Partiamo dall’inizio. Che cosa voleva essere il Brancaccio?
«L’idea nasce dal vivaio del comitato del No al referendum costituzionale, in cui c’era anche un mondo di sinistra fatto di associazioni e comitati che non ha rappresentanza politica. Abbiamo pensato che la via per rifondare la sinistra fosse far dialogare i partiti con pezzi della società civile».
Quello di raccordare il mondo dei civici alla politica non è lo stesso sforzo di Pisapia?
«Sì, ma nel suo caso con l’idea di stare con il Pd. Una contraddizione macroscopica per noi inaccettabile».

tomaso montanari anna falcone

Perché il Brancaccio è fallito?
«Non volevamo programmi e leader designati dai partiti».
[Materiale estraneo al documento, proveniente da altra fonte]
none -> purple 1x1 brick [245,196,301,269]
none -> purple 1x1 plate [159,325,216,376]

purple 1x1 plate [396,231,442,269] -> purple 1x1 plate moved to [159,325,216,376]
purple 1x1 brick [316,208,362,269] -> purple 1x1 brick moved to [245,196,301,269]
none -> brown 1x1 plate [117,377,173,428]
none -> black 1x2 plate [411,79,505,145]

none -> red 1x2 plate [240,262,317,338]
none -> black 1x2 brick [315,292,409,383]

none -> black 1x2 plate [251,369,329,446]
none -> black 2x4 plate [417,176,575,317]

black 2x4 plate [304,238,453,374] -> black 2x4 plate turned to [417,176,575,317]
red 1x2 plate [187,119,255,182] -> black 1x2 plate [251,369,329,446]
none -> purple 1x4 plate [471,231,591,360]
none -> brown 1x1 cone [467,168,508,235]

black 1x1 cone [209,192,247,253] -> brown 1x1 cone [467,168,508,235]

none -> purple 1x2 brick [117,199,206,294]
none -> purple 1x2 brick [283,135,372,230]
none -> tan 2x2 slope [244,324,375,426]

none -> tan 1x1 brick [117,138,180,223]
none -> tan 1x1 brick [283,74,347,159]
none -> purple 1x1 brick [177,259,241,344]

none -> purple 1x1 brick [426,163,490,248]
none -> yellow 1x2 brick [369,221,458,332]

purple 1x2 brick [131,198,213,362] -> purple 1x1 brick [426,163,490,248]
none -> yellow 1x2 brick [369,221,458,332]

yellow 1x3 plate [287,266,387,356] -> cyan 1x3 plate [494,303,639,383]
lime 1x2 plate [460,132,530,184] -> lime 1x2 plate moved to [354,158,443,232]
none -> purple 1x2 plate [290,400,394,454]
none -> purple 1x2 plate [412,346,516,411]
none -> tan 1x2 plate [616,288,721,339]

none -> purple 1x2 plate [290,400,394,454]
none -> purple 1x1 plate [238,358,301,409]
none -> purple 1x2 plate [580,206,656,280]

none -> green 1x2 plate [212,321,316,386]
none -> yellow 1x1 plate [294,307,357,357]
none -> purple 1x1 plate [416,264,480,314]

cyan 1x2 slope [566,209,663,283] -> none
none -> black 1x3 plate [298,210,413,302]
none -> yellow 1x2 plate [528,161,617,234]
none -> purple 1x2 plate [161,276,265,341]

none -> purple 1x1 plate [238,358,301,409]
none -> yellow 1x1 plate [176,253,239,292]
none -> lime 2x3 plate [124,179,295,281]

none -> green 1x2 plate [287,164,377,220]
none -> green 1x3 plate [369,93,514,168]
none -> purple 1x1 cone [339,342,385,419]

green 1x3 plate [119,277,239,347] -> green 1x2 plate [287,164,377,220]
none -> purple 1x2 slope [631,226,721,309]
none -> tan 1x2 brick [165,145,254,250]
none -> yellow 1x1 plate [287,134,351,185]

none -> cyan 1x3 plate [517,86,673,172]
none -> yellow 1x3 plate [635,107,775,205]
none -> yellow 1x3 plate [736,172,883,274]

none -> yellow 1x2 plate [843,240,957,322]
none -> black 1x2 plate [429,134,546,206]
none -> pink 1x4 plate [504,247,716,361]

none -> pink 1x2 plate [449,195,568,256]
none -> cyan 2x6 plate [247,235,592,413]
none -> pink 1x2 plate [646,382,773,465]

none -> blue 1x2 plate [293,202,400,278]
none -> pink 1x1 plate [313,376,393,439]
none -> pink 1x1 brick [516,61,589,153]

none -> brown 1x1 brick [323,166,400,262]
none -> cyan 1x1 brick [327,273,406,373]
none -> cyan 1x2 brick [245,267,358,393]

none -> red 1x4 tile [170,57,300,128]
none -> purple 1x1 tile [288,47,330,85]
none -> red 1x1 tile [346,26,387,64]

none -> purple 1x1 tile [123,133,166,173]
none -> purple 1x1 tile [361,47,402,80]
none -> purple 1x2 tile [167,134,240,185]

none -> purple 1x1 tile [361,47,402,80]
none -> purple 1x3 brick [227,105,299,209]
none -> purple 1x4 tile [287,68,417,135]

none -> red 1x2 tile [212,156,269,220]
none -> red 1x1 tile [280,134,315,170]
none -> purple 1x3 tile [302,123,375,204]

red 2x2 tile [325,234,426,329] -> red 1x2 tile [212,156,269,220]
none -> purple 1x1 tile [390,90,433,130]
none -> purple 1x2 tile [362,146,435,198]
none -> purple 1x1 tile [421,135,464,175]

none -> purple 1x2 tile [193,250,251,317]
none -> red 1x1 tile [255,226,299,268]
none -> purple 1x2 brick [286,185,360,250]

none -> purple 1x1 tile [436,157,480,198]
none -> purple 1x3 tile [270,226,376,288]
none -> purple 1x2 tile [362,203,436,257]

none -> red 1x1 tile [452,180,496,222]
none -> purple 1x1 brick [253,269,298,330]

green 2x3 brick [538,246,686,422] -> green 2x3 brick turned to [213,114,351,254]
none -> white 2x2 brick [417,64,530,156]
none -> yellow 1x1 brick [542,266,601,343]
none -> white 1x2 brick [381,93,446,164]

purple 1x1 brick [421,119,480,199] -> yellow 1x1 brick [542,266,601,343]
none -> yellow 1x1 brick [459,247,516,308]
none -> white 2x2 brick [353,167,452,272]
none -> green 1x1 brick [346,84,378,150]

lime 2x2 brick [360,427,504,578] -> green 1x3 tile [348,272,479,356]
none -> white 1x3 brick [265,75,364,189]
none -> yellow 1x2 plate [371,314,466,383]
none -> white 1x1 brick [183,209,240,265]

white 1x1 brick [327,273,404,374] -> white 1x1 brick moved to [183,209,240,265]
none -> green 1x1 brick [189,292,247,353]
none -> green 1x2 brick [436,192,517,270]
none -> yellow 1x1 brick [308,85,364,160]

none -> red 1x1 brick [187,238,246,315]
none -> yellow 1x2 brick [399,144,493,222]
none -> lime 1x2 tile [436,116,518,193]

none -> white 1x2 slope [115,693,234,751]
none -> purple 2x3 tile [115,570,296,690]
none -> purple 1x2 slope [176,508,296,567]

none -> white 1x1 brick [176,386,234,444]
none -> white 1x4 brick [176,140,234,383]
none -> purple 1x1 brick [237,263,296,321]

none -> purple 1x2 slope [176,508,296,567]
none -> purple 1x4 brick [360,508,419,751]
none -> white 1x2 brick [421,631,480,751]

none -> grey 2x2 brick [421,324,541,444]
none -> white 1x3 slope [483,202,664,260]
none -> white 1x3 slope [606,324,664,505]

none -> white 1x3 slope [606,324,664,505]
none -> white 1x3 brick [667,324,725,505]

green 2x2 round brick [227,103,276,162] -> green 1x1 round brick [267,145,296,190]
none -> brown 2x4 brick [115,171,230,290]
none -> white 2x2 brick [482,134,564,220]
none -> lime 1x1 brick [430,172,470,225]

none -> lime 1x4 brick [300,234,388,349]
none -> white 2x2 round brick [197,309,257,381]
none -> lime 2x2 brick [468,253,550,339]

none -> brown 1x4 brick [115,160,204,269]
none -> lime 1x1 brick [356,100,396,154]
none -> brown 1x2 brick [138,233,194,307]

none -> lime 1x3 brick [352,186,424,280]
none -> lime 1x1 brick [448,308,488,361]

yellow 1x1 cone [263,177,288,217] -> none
Si riferisce a Pietro Grasso?
«È evidente, non ho apprezzato questa scelta di palazzo».
E poi che cosa è successo?
«Arrivati al dunque è stato chiaro che i partiti avevano in mente il modello tradizionale di una lista arcobaleno con una spruzzata di società civile. Hanno lanciato l’assemblea del 3, costruendola come una spartizione di posti tra partiti, con quote predeterminate. Ma il Brancaccio non è una componente, non ha tessere, è un metodo di fare politica».